> [Your tasks]:
**a.** Say whether each statement agrees with the Fifth Group excerpt, answering yes or no and quoting the deciding words: (i) Fifth Group fills positions by promoting from within. (ii) Some employees have risen from support servers to managers and chefs. (iii) Team training at Fifth Group centers on handling guest complaints.
**b.** According to the Fifth Group excerpt, which publisher gave permission to reprint it?
**c.** Reproduce the part of the Fifth Group excerpt that begins at the words "Fifth Group also" and stops after "books are sold.".

> [Supplied text]:
/---
Team training and onboarding at Fifth Group revolves around the company’s purpose and values, which drives home that it is a family taking care of one another to, therefore, better take care of its guests.
Fifth Group also exercises a key point in retaining Millennials: promote from within. Employees have risen from support servers to managers, chefs, and beyond, learning all aspects of the business from the moment they first clock in. Future restaurateur? Yes, please! It’s a learning organization, and people want to work at a Fifth Group restaurant—instead of avoiding showing up when any opportunity for distraction arises—because of this strong ethos.
Notes Kukler, “Miserable people don’t create good delicious food or go out of their way to exceed their guests expectations.”
Excerpt from “The Millennial Whisperer: The Practical, Profit-Focused Playbook for Working With and Motivating the World’s Largest Generation” by Chris Tuff. Reprinted with permission from Morgan James Publishing. Available wherever books are sold.
\---
> [Record excerpts]:
/---
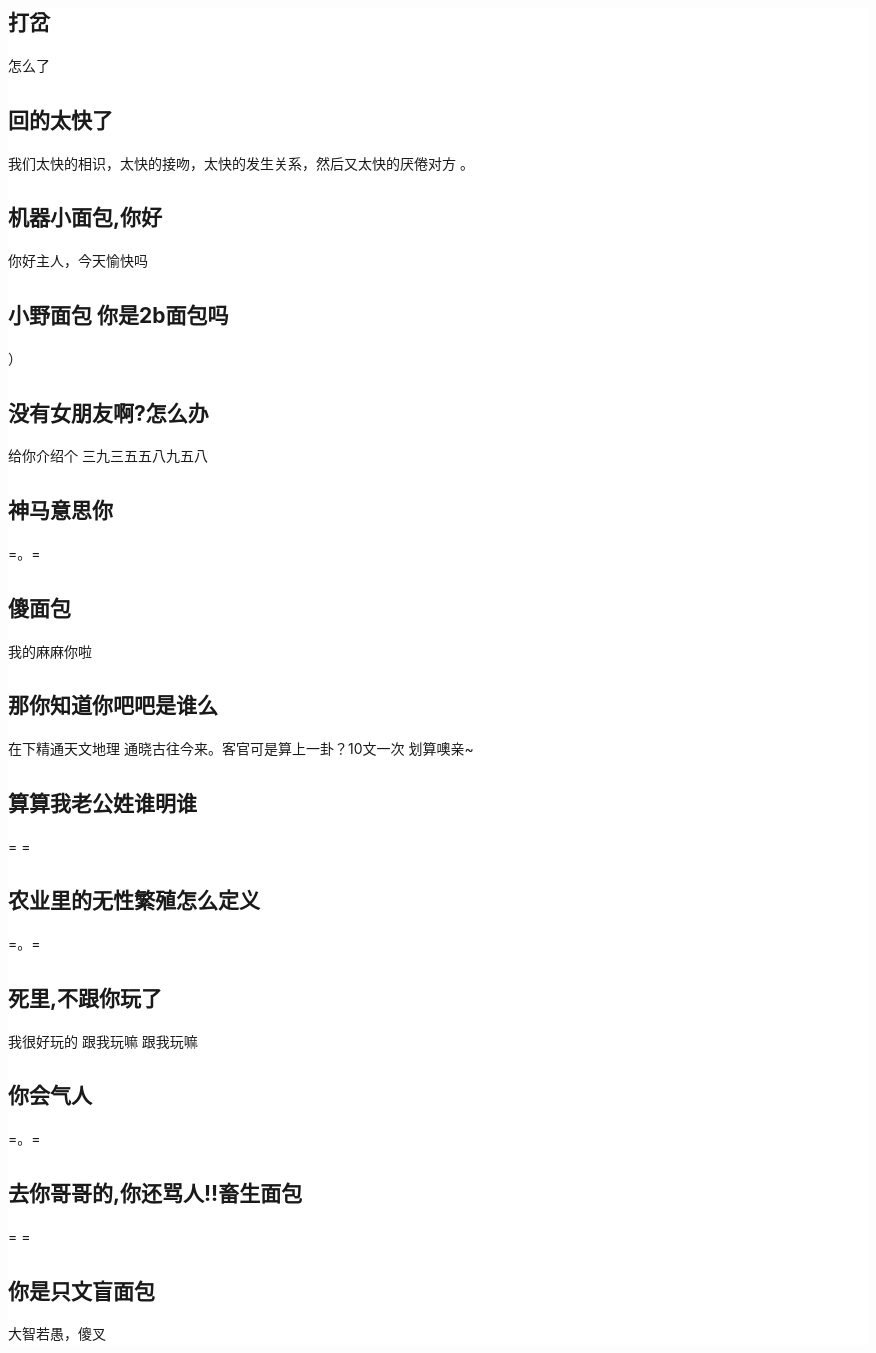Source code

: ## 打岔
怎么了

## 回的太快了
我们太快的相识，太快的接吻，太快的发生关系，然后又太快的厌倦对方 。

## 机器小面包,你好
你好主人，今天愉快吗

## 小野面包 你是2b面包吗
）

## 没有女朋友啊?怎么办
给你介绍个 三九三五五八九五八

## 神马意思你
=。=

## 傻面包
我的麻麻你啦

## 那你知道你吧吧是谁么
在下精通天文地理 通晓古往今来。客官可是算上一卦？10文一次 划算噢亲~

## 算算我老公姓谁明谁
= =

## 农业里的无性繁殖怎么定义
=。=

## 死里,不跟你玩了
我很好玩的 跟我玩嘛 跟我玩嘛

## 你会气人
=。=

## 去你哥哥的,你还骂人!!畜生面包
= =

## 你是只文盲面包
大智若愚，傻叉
\---
> [Response list]:
**a.**
(i) Yes: "promote from within"
(ii) Yes: "Employees have risen from support servers to managers, chefs, and beyond"
(iii) No: "revolves around the company’s purpose and values"

**b.** Morgan James Publishing

**c.**
Fifth Group also exercises a key point in retaining Millennials: promote from within. Employees have risen from support servers to managers, chefs, and beyond, learning all aspects of the business from the moment they first clock in. Future restaurateur? Yes, please! It’s a learning organization, and people want to work at a Fifth Group restaurant—instead of avoiding showing up when any opportunity for distraction arises—because of this strong ethos.
Notes Kukler, “Miserable people don’t create good delicious food or go out of their way to exceed their guests expectations.”
Excerpt from “The Millennial Whisperer: The Practical, Profit-Focused Playbook for Working With and Motivating the World’s Largest Generation” by Chris Tuff. Reprinted with permission from Morgan James Publishing. Available wherever books are sold.